**WHAT THE EXERCISE ASKS:** Write out the lines below once more, exactly as they appear. Do not include pictures.
Start of DATASET EXTRACT
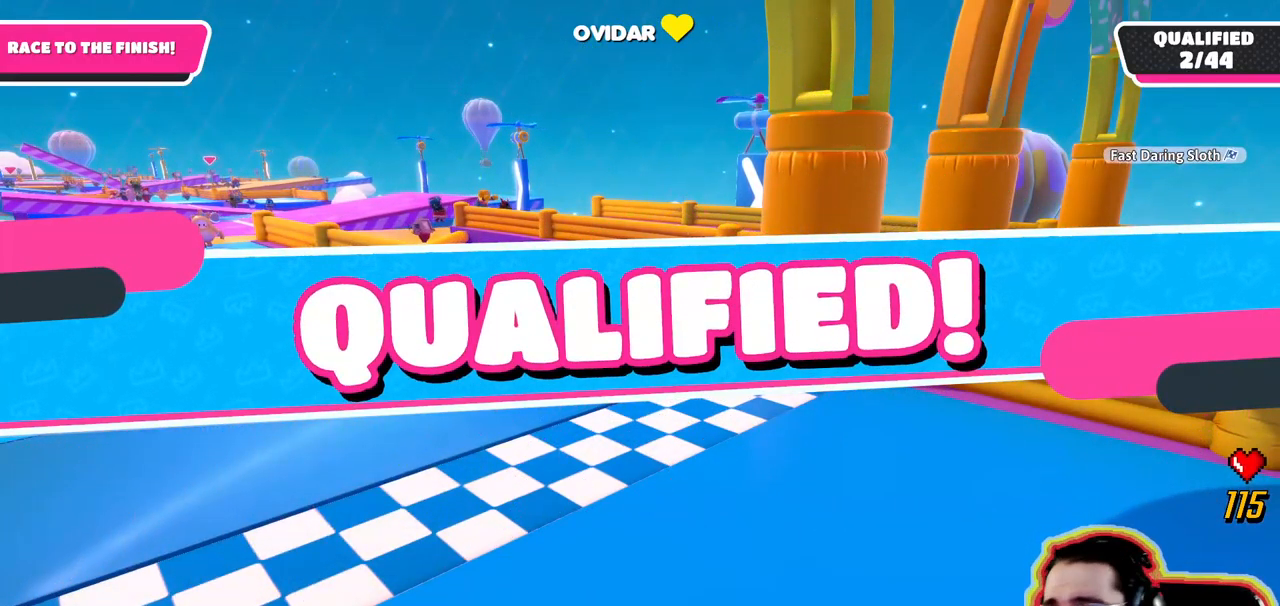
Gameplay with a controller (PlayStation layout); each line is a JSON object with the inputs held at the frame after it. "events" lists button and stick changes between this image and that frame as [ms after this image, input, new state], when the widget could be followed in between. Not read: DPAD_DOWN DPAD_LEFT DPAD_RIGHT DPAD_UP L3 R3 SELECT START.
{"buttons": [], "left_stick": "center", "right_stick": "center", "events": []}
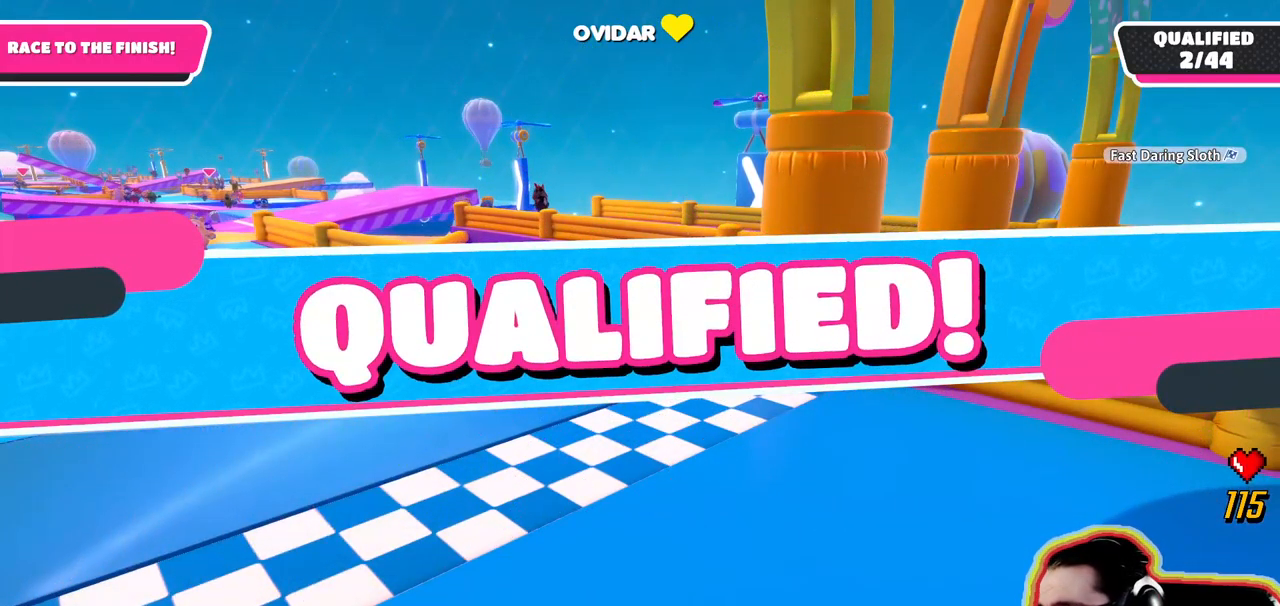
{"buttons": [], "left_stick": "center", "right_stick": "center", "events": []}
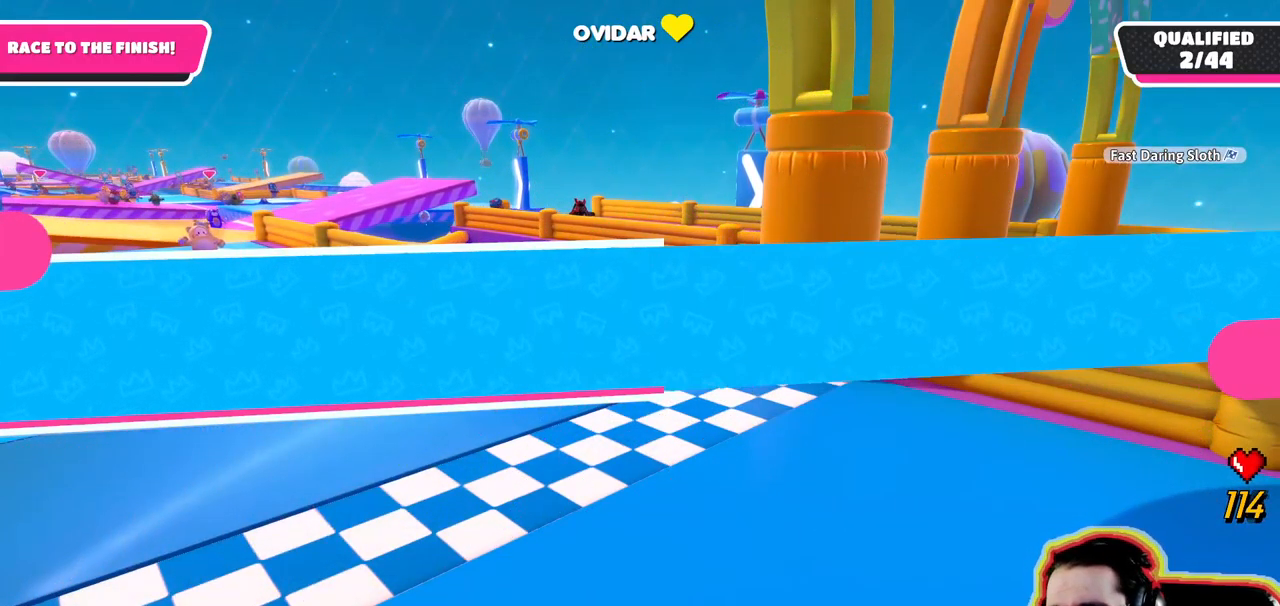
{"buttons": [], "left_stick": "center", "right_stick": "center", "events": [[150, "CROSS", "down"], [250, "CROSS", "up"]]}
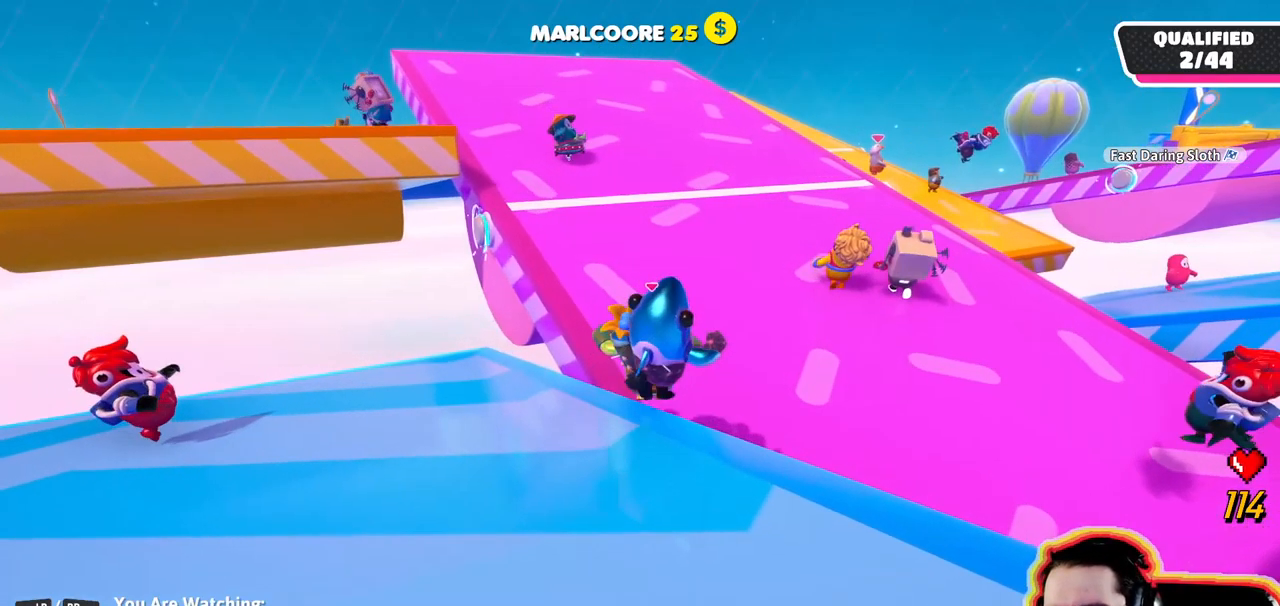
{"buttons": [], "left_stick": "center", "right_stick": "center", "events": [[166, "right_stick", "right"], [500, "right_stick", "center"]]}
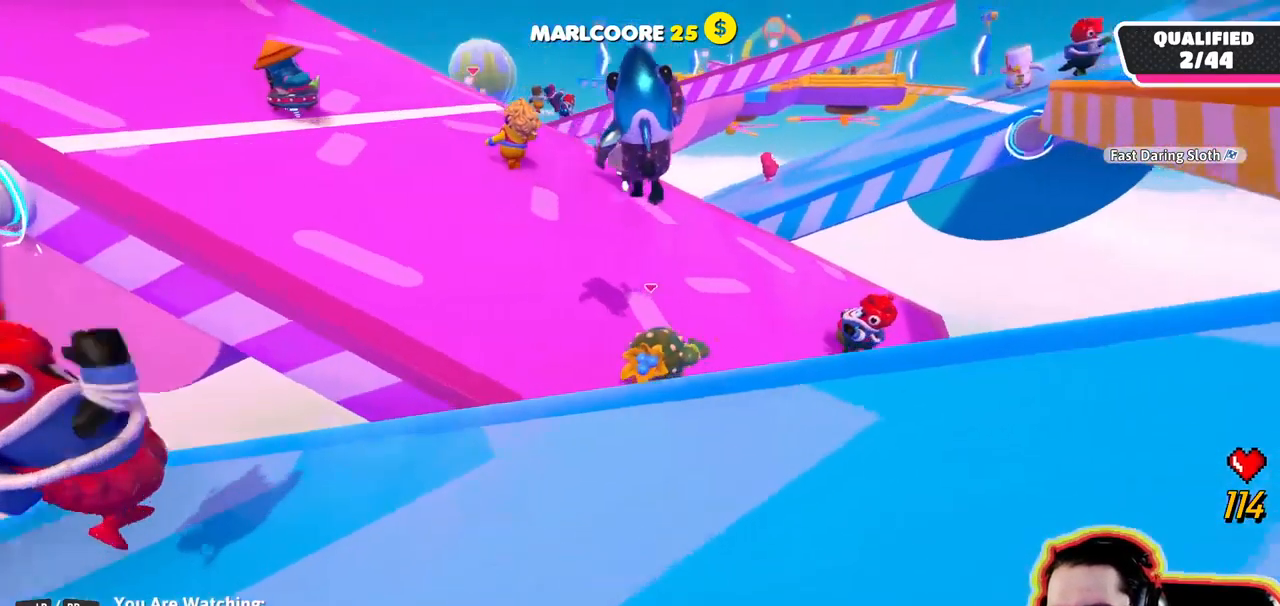
{"buttons": [], "left_stick": "center", "right_stick": "center"}
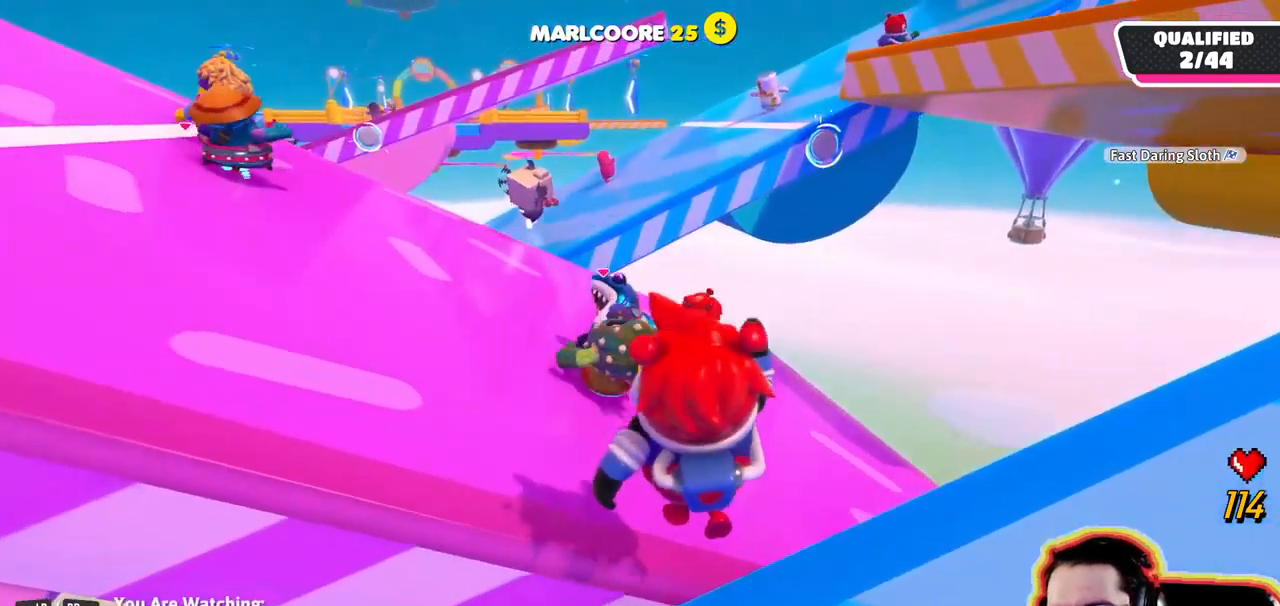
{"buttons": [], "left_stick": "center", "right_stick": "center", "events": [[200, "right_stick", "left"], [332, "right_stick", "center"]]}
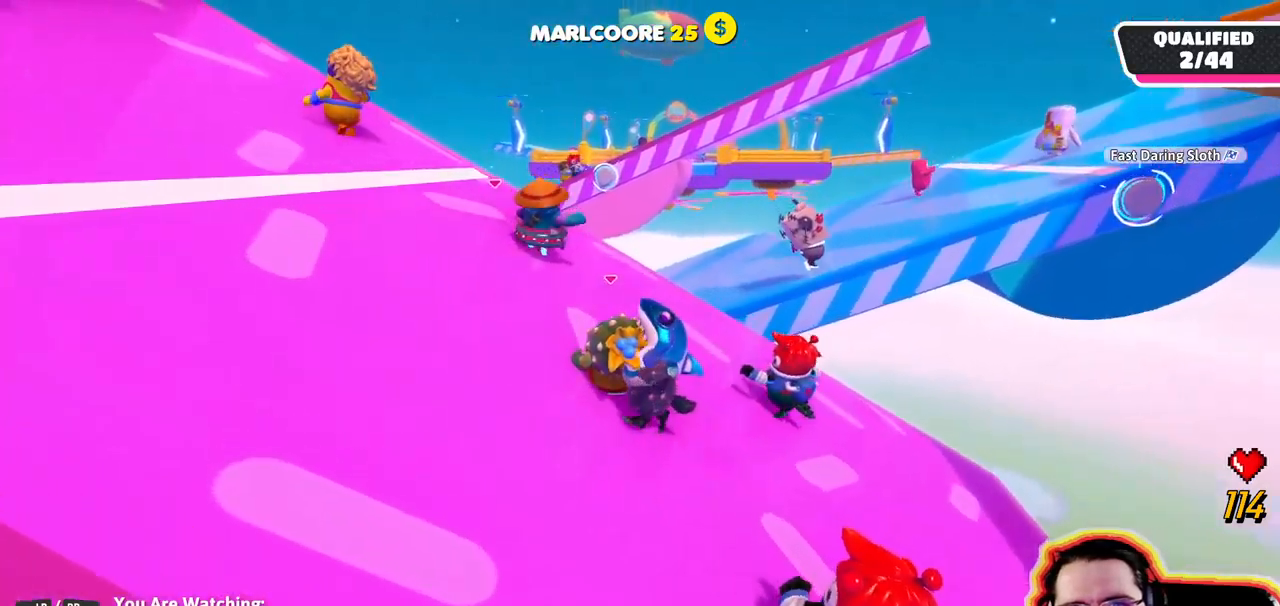
{"buttons": [], "left_stick": "center", "right_stick": "right"}
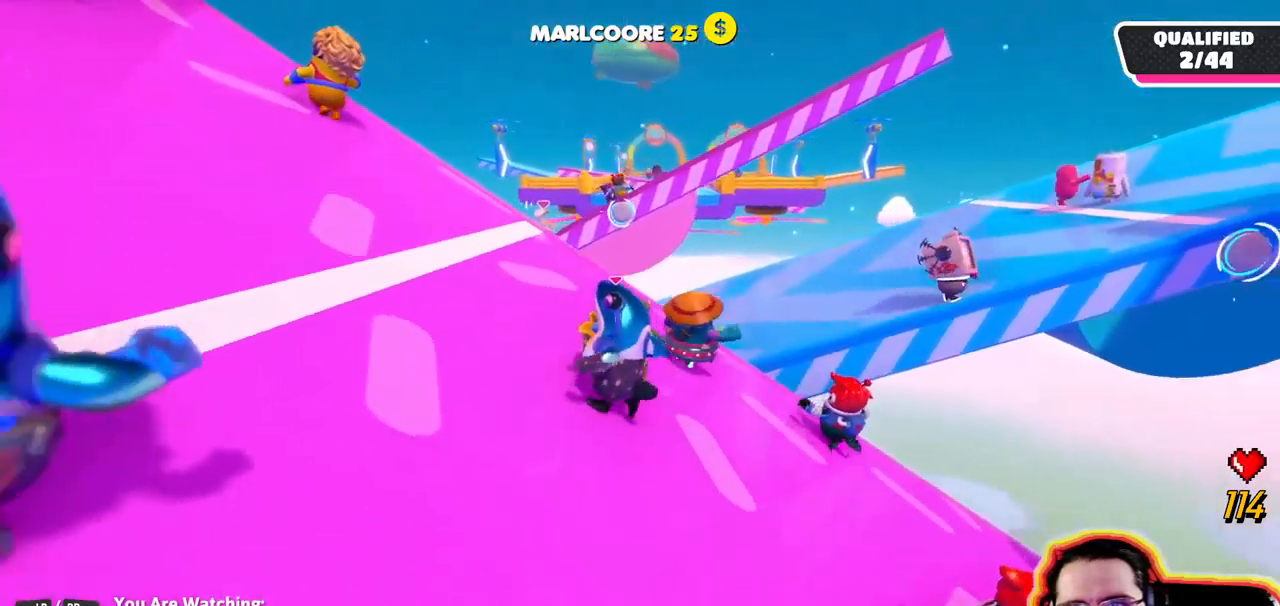
{"buttons": [], "left_stick": "center", "right_stick": "center", "events": [[17, "right_stick", "center"], [167, "right_stick", "right"], [417, "right_stick", "center"]]}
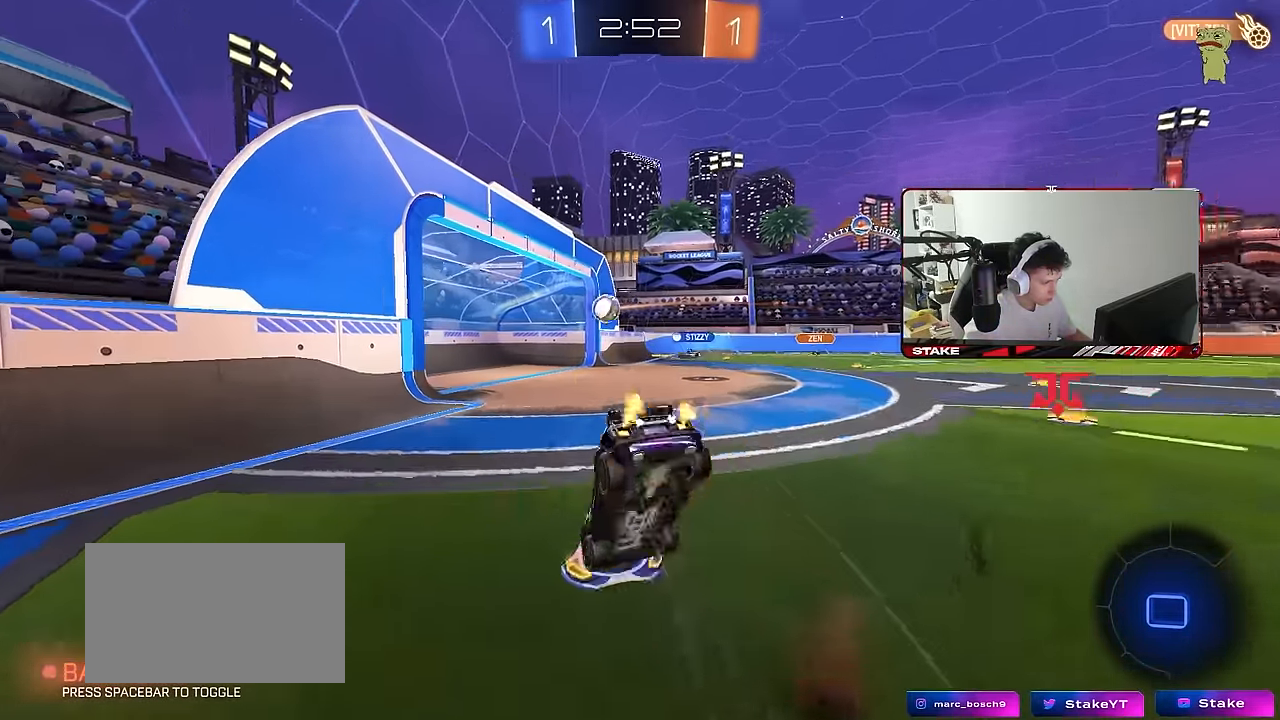
Gameplay with keyboard and mouse; each line is a JSON object with the keys and mouse buttons held at the frame after it. "events" lists presses ("down") and releases ("up") of "1", "2", "3", "4", "5", "a", "alt", "c", "caps_lock", "ctrl", "d", "e", "f", "g", "q", "r", "s", "shift", "space", "t", "tab", "v", "w", "x", "z", "mouse_left", "mouse_wheel" and "mouse_right" between this image and that frame as [ms after this image, input, new state], when the widget could be followed in between. "mouse_left", "mouse_wheel", "mouse_right" = the "left", "wheel", "right" buttons of the "mouse" list. No other keys are recorded. "wheel" means that the mouse wheel is clicked or scrolled. "mouse_move" is the direction in which the mouse moves at that frame (one of eight, or "still"), when it could be read.
{"keys": ["a", "shift", "space"], "mouse": [], "mouse_move": "still", "events": [[33, "s", "down"], [33, "space", "down"], [33, "w", "up"], [66, "mouse_right", "up"], [216, "space", "up"], [400, "s", "up"], [400, "space", "down"]]}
End of DATASET EXTRACT
**RESULT:**
Gameplay with a controller (PlayStation layout); each line is a JSON object with the inputs held at the frame after it. "events" lists button and stick changes between this image and that frame as [ms after this image, input, new state], when the widget could be followed in between. Not read: DPAD_DOWN DPAD_LEFT DPAD_RIGHT DPAD_UP L3 R3 SELECT START.
{"buttons": [], "left_stick": "center", "right_stick": "center", "events": []}
{"buttons": [], "left_stick": "center", "right_stick": "center", "events": []}
{"buttons": [], "left_stick": "center", "right_stick": "center", "events": [[150, "CROSS", "down"], [250, "CROSS", "up"]]}
{"buttons": [], "left_stick": "center", "right_stick": "center", "events": [[166, "right_stick", "right"], [500, "right_stick", "center"]]}
{"buttons": [], "left_stick": "center", "right_stick": "center"}
{"buttons": [], "left_stick": "center", "right_stick": "center", "events": [[200, "right_stick", "left"], [332, "right_stick", "center"]]}
{"buttons": [], "left_stick": "center", "right_stick": "right"}
{"buttons": [], "left_stick": "center", "right_stick": "center", "events": [[17, "right_stick", "center"], [167, "right_stick", "right"], [417, "right_stick", "center"]]}
Gameplay with keyboard and mouse; each line is a JSON object with the keys and mouse buttons held at the frame after it. "events" lists presses ("down") and releases ("up") of "1", "2", "3", "4", "5", "a", "alt", "c", "caps_lock", "ctrl", "d", "e", "f", "g", "q", "r", "s", "shift", "space", "t", "tab", "v", "w", "x", "z", "mouse_left", "mouse_wheel" and "mouse_right" between this image and that frame as [ms after this image, input, new state], when the widget could be followed in between. "mouse_left", "mouse_wheel", "mouse_right" = the "left", "wheel", "right" buttons of the "mouse" list. No other keys are recorded. "wheel" means that the mouse wheel is clicked or scrolled. "mouse_move" is the direction in which the mouse moves at that frame (one of eight, or "still"), when it could be read.
{"keys": ["a", "shift", "space"], "mouse": [], "mouse_move": "still", "events": [[33, "s", "down"], [33, "space", "down"], [33, "w", "up"], [66, "mouse_right", "up"], [216, "space", "up"], [400, "s", "up"], [400, "space", "down"]]}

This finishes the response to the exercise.